Le lendemain de la fête du Trône, alors que la frange la plus réactionnaire, colonialiste et chauvine de l’échiquier politique français se félicitait de la lettre d’Emmanuel Macron, le président de la République Arabe Saharaouie Démocratique (RASD), Brahim Ghali, était accueilli par le premier ministre de Mauritanie pour assister à la cérémonie de prestation de serment du président réélu. La Mauritanie, au sud du Sahara Occidental, reconnait la RASD. Il en est de même de l’Algérie à l’Est, plus grand pays d’Afrique et 3ème puissance économique du continent. C’est le cas aussi de l’Afrique du Sud (1ère puissance du continent), du Nigeria (4ème puissance) et de la majorité des pays d’Afrique.

Il n’est nul besoin d’être un « Mozart de la finance » ou même la « Castafiore » (selon le bon mot du sénateur Ian Brossat)** pour comprendre que la prise de position d’Emmanuel Macron sera donc également préjudiciable pour un partenariat renouvelé avec l’Afrique.
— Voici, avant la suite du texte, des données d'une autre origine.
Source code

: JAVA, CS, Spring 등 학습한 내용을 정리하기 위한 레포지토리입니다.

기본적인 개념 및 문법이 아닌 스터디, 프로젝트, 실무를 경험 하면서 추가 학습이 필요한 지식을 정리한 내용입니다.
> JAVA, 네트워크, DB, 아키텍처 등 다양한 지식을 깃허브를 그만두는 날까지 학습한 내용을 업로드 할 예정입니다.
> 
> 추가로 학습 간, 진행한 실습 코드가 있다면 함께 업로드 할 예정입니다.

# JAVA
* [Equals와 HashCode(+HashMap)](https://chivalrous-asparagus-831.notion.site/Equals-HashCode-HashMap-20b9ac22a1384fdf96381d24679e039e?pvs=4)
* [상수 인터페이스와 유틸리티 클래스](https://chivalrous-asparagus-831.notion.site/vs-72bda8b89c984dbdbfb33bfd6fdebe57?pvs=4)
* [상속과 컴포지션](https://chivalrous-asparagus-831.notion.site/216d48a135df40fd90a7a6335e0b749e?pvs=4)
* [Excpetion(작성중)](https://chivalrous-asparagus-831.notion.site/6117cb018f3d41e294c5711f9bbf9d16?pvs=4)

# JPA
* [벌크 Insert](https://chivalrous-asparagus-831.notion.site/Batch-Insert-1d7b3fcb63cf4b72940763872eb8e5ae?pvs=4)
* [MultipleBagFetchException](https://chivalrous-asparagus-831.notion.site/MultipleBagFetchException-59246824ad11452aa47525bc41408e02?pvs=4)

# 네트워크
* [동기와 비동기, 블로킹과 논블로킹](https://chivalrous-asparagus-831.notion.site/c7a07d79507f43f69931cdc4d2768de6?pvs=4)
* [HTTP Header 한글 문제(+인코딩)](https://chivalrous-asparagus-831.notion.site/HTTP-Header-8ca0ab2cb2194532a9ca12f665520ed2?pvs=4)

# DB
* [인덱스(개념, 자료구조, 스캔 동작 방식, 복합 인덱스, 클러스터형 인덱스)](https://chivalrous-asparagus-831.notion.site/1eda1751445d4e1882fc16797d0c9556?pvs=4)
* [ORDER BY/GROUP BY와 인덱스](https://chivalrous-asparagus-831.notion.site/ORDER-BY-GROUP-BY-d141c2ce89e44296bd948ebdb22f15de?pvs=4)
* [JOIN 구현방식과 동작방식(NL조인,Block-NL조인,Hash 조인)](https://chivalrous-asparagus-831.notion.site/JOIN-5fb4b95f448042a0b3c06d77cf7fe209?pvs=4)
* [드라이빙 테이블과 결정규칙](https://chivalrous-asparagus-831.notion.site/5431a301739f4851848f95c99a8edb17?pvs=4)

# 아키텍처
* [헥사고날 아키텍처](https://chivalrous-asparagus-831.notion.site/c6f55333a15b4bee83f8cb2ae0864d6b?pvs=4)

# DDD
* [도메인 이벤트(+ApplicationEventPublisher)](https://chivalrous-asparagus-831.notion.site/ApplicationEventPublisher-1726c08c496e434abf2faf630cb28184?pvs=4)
Du reste, l’Algérie a déjà annoncé le retrait avec effet immédiat de son ambassadeur en France. D’autres mesures sont attendues… et il est fort probable que celles-ci, affichées ou non, n’émaneront pas seulement de l’Algérie. Ni la Mauritanie, ni l’Afrique du Sud, ni le Nigeria, ni plein d’autres pays africains resteront insensibles au devenir de la dernière colonie d’Afrique et au rôle joué par la France dans la non décolonisation du Sahara Occidental.

En engageant officiellement la France dans cette aventure coloniale, Emmanuel Macron ne s’assoit donc pas seulement sur le droit international. Il fait d’une part un bras d’honneur au timide travail effectué par la commission algéro-francaise sur l’histoire de la colonisation, et, d’autre part, un bras d’honneur au partenariat renouvelé et attendu entre l’Afrique et la France. C’est là un pari plus que risqué pour la France.

* Monique Pinçon-Charlot, 2023, Le Méprisant de la République, Editions Textuel, Paris.

** « On a un banquier à la tête de l’Etat… Et Il a fallu qu’on ait un banquier à la tête de l’Etat pour qu’on se retrouve ruiné ! On nous a dit c’est “le Mozart de la finance”, c’est pas le Mozart de la Finance, c’est la Castafiore ! Regardez l’Etat des finances publiques dans notre pays » (Ian Brossat, Public Senat, 24 mars 2024).

Signataires :

Yazid Ben Hounet, Chargé de recherche CNRS, LAS-EHESS-Collège de France

Said Bouamama, sociologue retraité

Claude Calame, Directeur d’études EHESS, Centre AnHiMA

Michele Leclerc-Olive, Chargée de recherche honoraire CNRS, IRIS-EHESS.

Alessandro Stella, Directeur de recherche CNRS, CRH-EHESS.